You are entitled to three free credit reports every 12 months. One from each of the 3 major credit reporting bureaus. Financial experts recommend spacing these reports out, instead of requesting all 3 simultaneously. This will allow you to watch your credit score without having to pay for it. You can request your free credit report at AnnualCreditReport.

It is important to note that the credit bureaus only gather and compile information for verified lenders and other businesses.

They do not make any decisions, this is entirely up to the company that requested your credit report.

Credit Reporting Bureau Differences

 

All credit bureaus, including Experian, Equifax and TransUnion operate separately, and do not share information with each other. It is also up to your creditors which agency they report to. Some may only report your information to one, while others may send it to all three. This means that your financial history can vary from one credit bureau to another.

Often potential lenders only request one report so it is important that you pay attention to all three.

If you find an error on your credit report you can dispute it. Simply contact the credit bureau that issued the report. It will take some time, but it will be worth it when you see the black mark removed and your credit score rise.

While you do have to contact each credit reporting agency separately regarding errors and security freezes, you only have to alert one if you are placing a fraud alert. Legally, the various agencies must communicate this to each other.

You can contact the credit bureaus at the following,

Experian – www.experian.com
P.O. Box 2104
Allen, TX 75013-0949
1-888-EXPERIAN (397-3742)

Equifax – www.equifax.com
P.O. Box 740241
Atlanta, GA 30374-0241
1-800-685-1111

TransUnion – www.transunion.com
P.O. Box 1000
Chester, PA 19022
1-800-916-8800

What About FICO?

 

Consumers often mistakenly believe that FICO is both a credit score and reporting agency. This is not true.

The company does create a credit score, but it is based on data they obtained from the reporting agencies.
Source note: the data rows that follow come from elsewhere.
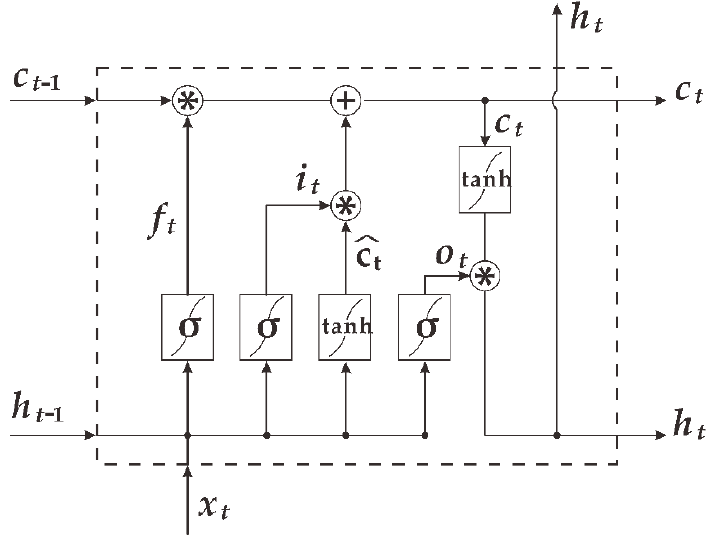
Figure 1. Structural comparison between the artificial neural network (ANN) and recurrent neural network (RNN); ANN on the left is an independent structure, and RNN on the right is an interconnected structure.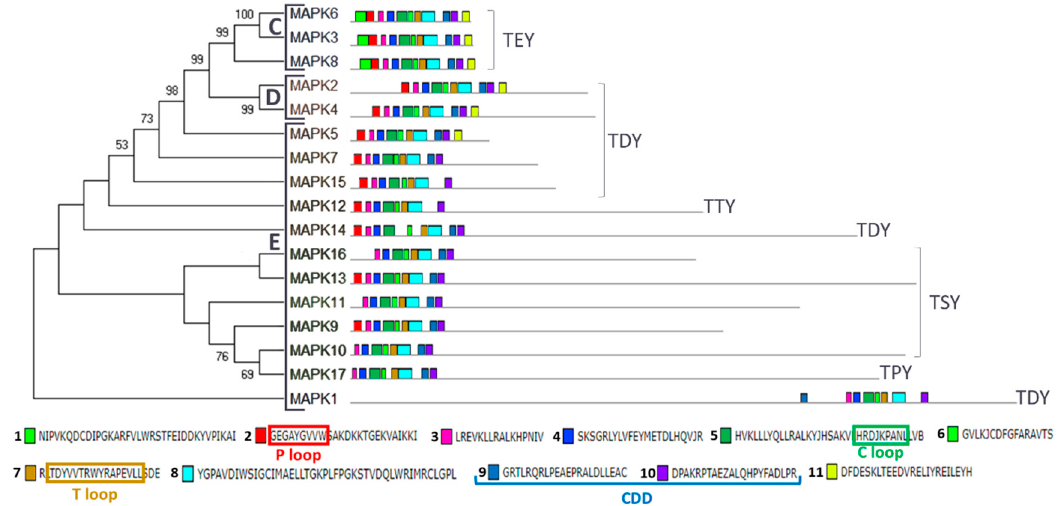
Figure 2. Phylogenetic and motif analysis of MAPK family. The MAPKs classified by maximum likelihood phylogenetic analysis is shown on the left. Numbers on branches indicate percent bootstraps values. Bootstrap values above 50%, based on 1000 replicates, are shown. On the right, the analysis of their domains identified with the MEME program. Below the conserved sequence of the 11 identified domains listed in order of appearance from the N-terminal domain. The P, C and T loops and the CDD are highlighted in colored rectangles. Capital letters indicate the different phylogenetic groups.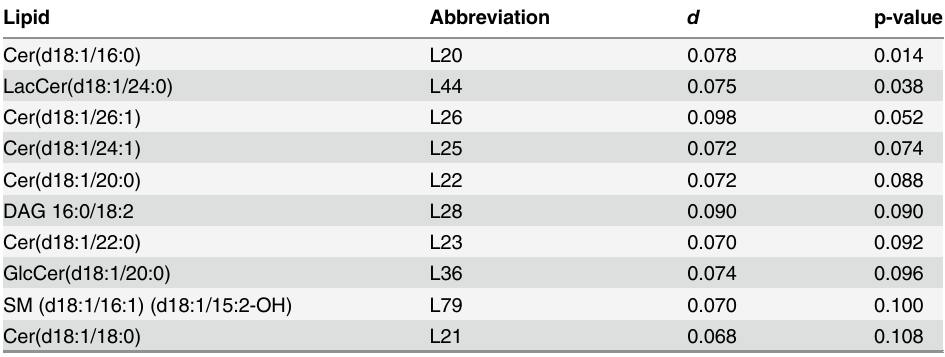
Table 2. The 10 most differentially connected lipids for MI LURIC data based on the test for differential connectivity of individual lipids between case and control groups.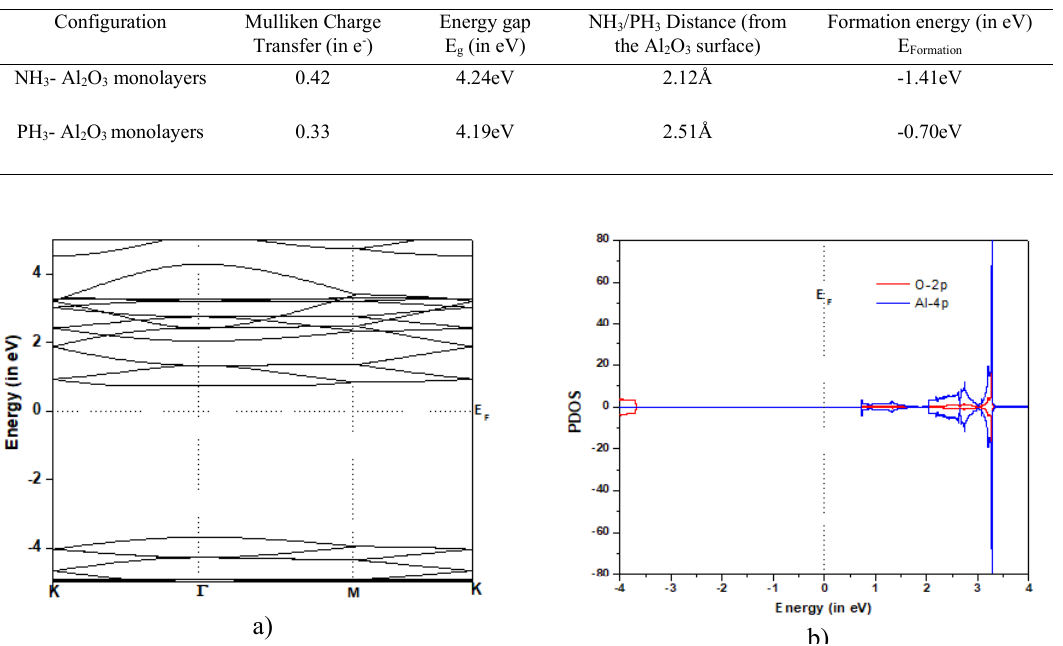
Table. 1. Important parameters for studying the interaction properties of NH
They do not collect any financial information themselves.

FICO scores do range from exceptional to poor, just like credit scores, and are used by lenders to determine their risk in approving your loan.

3 Facts You Need to Know

 

There are three facts every consumer should know about credit reporting agencies. Knowing what they can and can’t do will make it less frustrating when you are trying to navigate through the system.

  1. Each credit bureau creates its own report and score.

You have three different credit reports and scores. If you want a complete picture of your financial history, you need to know what is contained in each one.

  1. Credit agencies are not legally required to give your score for free.

While it is true that you are entitled to one free credit report annually from each of the three major reporting agencies, they do not have to provide you with your credit score. Most will provide you with it once a year if requested, but they are not legally required to do so. There are some online sites that you can sign-up with that will give your credit score for free, but it is important to ensure that the company is reputable. One often recommended and advertised is Credit Karma.

  1. Know which credit bureau to contact when there’s an issue.
This is especially important, especially as the risk for identity theft keeps increasing.
  • If you are disputing an error on your credit report, you need to contact the agency that created it.
  • When you suspect fraud, contact any reporting agency. Legally, they must notify the others as soon as a fraud alert is placed.
  • Credit freezes requires you to contact each of the three credit reporting agencies separately. It will take a little time, but it will be worth it to prevent any drops in your credit score.
Simply applying these tips can help you protect your credit.

This is important whether you are trying to rebuild it, have a good FICO score or just starting to create a credit history.